Les poursuites infondées constituent un autre problème dénoncé dans ce rapport. Il faut savoir qu'actuellement, n'importe qui peut se voir notifier un commandement de payer sans que l'existence de la dette ne doive être prouvée. Un certain nombre de sociétés de recouvrement en profiteraient pour utiliser le commandement de payer comme une «arme» pour valider leurs prétentions. Pire: en plus d'exiger le paiement des dettes, elles facturent «systématiquement aux débiteurs des frais administratifs injustifiés et exorbitants». Le montant réclamé peut donc atteindre le double, voire le triple de la dette initiale!Evidemment, il est possible d'obtenir l'annulation d'une poursuite injustifiée, mais cela nécessite du temps et… de l'argent! Par exemple, pour une dette de 30'000 francs, l'établissement d'un commandement de payer coûte 90 francs au créancier, mais le débiteur devra avancer jusqu'à plusieurs milliers de francs pour l'annuler, même s'il s'avère qu'il ne doit d'argent à personne. De surcroît, la procédure est psychologiquement éprouvante, puisqu'elle doit se dérouler devant un juge et que le principal intéressé «ne sait pas à quelle sauce il va être mangé».En effet, s'il n'arrive pas à prouver qu'il est en règle, il devra s'acquitter de la totalité des frais de justice, y compris les honoraires d'avocat de la partie adverse. Cela explique sans doute pourquoi les jurisprudences en matière de crédit à la consommation sont rares, alors que près d'un million de contrats de crédits et contrats de leasing ont été conclus l'année dernière en Suisse, pour un montant global de quelque 15,7 milliards de francs.

Demandes de crédit

Le rapport mentionne également le «travail bâclé» des prêteurs et des courtiers en ce qui concerne le traitement des demandes de crédits. En principe, la situation et la capacité financière de l'emprunteur doivent être examinées avec soin. Dans la pratique, il arrive que les crédits octroyés dépassent considérablement ce qui est autorisé. Ce tour de passe-passe est possible grâce à la sous-estimation quasi systématique de certains postes dans l'établissement du budget minimum pour vivre. Sébastien Mercier parle de procédés «propres à constituer une grave violation de la loi».Deux initiatives parlementaires arrivant au terme de leur procédure de consultation devraient relancer le débat sur la problématique du surendettement (lire ci-contre). Les choses devraient donc changer. Dans le passé, plusieurs communes vaudoises avaient tenté d'introduire une telle interdiction mais n'avaient pu le faire, la base légale ayant été invalidée en justice.

Des personnes dans l'ignorance

Les personnes endettées ignorent souvent leurs droits, se sentent fautives, ont peur de la partie opposée et sont finalement refroidies par la perspective de devoir payer des frais de justice pour se défendre. «Contre ces gens, on ne peut rien faire», est une réflexion souvent entendue dans les consultations de Caritas.

Les sociétés de recouvrement ne s'en émeuvent guère et rachètent des dettes - c'est-à-dire qu'elles les reprennent à leur compte - pour pouvoir ensuite poursuivre les débiteurs. «Le procédé est légal mais on ne sait jamais exactement quel prix elles ont payé et elles maintiennent une certaine opacité, pour ne pas dire une opacité certaine, sur le fait qu'elles ont racheté les dettes. On ne sait donc pas si elles agissent au nom des créanciers ou en le leur. Et il est totalement illégitime de facturer des frais de gestion», assure Sébastien Mercier.

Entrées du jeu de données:
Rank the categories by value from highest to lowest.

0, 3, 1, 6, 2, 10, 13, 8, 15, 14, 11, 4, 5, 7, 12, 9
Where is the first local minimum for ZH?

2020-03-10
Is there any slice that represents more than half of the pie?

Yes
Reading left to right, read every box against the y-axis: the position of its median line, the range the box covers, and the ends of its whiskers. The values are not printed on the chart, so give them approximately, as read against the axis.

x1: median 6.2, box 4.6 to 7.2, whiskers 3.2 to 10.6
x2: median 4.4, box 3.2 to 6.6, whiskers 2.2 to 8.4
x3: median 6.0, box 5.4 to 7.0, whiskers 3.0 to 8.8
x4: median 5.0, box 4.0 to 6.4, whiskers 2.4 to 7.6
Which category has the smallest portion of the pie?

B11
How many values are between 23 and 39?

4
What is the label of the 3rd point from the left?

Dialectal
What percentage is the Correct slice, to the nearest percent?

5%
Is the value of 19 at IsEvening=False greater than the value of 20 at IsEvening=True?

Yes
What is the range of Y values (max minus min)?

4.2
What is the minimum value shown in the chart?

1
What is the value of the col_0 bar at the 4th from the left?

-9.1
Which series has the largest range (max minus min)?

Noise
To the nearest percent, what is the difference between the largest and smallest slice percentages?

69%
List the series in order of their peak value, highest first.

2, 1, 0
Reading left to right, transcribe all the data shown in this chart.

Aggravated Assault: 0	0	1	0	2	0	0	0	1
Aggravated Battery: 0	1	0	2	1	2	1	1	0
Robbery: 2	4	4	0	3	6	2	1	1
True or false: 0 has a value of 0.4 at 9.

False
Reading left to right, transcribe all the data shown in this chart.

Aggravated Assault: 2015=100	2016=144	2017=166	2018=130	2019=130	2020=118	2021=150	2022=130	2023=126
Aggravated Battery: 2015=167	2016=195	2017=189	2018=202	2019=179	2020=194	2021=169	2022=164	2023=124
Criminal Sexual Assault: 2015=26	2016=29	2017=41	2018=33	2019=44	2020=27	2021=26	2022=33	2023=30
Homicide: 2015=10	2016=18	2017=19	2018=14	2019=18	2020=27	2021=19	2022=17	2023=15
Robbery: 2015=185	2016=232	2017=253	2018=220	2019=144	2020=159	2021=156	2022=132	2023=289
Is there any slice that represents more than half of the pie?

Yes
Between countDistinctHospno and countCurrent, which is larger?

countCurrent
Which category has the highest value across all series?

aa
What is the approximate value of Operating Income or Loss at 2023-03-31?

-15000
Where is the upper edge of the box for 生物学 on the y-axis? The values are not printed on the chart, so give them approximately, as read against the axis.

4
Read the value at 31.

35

CONSIGNE
Dans le texte source, la phrase qui commence par « Les personnes endettées ignorent souvent » décrit ces personnes. Faites la liste de tout ce qu'elle dit d'elles.

RÉPONSE
- Elles ignorent souvent leurs droits.
- Elles se sentent fautives.
- Elles ont peur de la partie opposée.
- Elles sont finalement refroidies par la perspective de devoir payer des frais de justice pour se défendre.